SA is an effective treatment modality for glenohumeral AVN in patients with SCD. Patients may expect improvements in pain, function, motion, and strength. However, final postoperative pain relief may be less than those treated with SA without SCD. Unique perioperative management is necessary to mitigate the risk of postoperative sickle cell crises.
镰状细胞病(SCD)是一种异常血红蛋白合成的遗传性疾病,已知可导致盂肱关节缺血性坏死(AVN)。关于肩关节置换术(SA)治疗SCD患者盂肱关节AVN的报道较少。我们报告了该患者队列中SA术后的临床、影像学结果及术后并发症。
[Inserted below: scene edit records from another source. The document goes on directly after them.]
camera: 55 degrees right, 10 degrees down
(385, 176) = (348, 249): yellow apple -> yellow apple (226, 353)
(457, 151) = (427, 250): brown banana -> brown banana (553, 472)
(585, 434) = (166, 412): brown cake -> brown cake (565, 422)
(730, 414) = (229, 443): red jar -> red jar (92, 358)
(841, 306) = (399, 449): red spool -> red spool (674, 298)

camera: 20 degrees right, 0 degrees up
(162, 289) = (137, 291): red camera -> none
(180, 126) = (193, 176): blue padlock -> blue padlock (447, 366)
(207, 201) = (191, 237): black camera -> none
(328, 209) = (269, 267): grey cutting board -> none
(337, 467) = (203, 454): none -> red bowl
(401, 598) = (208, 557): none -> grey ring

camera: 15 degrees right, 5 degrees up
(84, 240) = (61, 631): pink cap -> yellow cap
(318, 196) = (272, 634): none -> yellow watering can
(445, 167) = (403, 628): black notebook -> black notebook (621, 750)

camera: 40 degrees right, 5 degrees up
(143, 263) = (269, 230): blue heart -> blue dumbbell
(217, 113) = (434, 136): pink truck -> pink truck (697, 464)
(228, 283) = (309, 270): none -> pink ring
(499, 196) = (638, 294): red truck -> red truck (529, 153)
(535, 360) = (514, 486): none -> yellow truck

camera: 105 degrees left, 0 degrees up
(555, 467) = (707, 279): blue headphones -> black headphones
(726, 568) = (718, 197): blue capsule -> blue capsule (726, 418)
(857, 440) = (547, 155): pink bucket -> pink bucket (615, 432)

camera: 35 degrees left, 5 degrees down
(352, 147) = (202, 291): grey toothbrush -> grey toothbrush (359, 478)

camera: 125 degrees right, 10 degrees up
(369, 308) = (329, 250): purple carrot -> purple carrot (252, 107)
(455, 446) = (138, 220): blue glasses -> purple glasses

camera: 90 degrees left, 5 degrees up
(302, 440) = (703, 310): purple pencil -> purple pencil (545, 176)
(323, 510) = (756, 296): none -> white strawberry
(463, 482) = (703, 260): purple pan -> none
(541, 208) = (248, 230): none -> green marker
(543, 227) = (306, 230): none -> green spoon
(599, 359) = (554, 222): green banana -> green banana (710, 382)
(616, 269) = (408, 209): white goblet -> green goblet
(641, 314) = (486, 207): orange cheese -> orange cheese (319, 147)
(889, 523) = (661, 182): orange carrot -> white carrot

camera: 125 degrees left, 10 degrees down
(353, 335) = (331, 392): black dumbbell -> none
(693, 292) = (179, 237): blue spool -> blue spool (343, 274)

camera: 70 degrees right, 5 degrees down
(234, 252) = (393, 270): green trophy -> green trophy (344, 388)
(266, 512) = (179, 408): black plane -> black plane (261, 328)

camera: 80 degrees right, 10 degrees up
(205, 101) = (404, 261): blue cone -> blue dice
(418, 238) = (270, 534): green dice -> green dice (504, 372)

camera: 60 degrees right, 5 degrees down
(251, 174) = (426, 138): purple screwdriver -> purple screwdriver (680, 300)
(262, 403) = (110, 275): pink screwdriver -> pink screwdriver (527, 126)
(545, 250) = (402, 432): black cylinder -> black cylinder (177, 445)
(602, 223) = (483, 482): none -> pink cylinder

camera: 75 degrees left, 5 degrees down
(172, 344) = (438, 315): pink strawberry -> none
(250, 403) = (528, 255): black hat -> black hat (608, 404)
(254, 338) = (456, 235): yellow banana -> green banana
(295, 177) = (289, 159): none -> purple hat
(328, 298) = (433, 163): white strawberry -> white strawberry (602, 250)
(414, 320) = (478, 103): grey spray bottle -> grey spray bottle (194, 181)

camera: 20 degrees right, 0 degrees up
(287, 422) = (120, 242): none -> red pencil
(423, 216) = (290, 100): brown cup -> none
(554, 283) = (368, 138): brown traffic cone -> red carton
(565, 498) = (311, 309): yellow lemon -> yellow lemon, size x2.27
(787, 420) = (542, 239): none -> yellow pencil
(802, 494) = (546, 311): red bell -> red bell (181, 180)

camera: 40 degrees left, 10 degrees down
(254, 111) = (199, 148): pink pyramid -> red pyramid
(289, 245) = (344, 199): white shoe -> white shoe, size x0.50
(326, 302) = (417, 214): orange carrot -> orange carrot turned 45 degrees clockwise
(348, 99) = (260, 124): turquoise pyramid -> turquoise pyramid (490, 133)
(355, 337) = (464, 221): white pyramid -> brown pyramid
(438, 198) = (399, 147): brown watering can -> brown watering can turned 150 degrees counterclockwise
进行一项回顾性研究,确定17例确诊为SCD且至少随访2年的初次SA手术患者(9例半肩关节置换术、7例解剖型全肩关节置换术和1例反置全肩关节置换术)。该队列根据年龄、性别、体重指数、假体类型和手术年份与因骨关节炎(OA)接受半肩关节置换术或全肩关节置换术或因肩袖撕裂性关节病接受反置全肩关节置换术的患者进行1:2匹配。结果包括疼痛视觉模拟量表(VAS)、美国肩肘外科医师评分、活动范围以及前屈(FE)、外旋(ER)和内旋(IR)的力量测量。
我们的队列包括9名(52.9%)男性,平均年龄43岁。平均随访时间为5.9年。在SCD患者中,SA使VAS疼痛评分(9.1 - 3.8;P <.001)、FE(95° - 128°;P <.001)、ER(24° - 38°;P <.001)、IR评分(3.2 - 5.2;P <.001)、FE力量(4.2 - 4.8;P <.001)、ER力量(4.1 - 4.7;P <.001)、IR力量(4.1 - 4.7;P <.001)以及美国肩肘外科医师评分(48.6 - 73.5;P <.001)有显著改善。与匹配队列相比,SCD组术前VAS评分更高(9.1对3.8;P <.001),术后VAS评分也更高(3.8对1.3;P <.001)。其他临床结果无显著差异。SCD队列中有5例(29%)并发症,2例(11.8%)镰状细胞危象发作,以及3例(18%)再次手术。与匹配队列相比,并发症(29%对12%;P = 0.140)或再次手术(18%对12%;P = 0.387)方面无统计学差异。
SA是治疗SCD患者盂肱关节AVN的有效治疗方式。患者可预期疼痛、功能、活动度和力量得到改善。然而,最终术后疼痛缓解程度可能低于非SCD患者接受SA治疗者。需要独特的围手术期管理以降低术后镰状细胞危象的风险。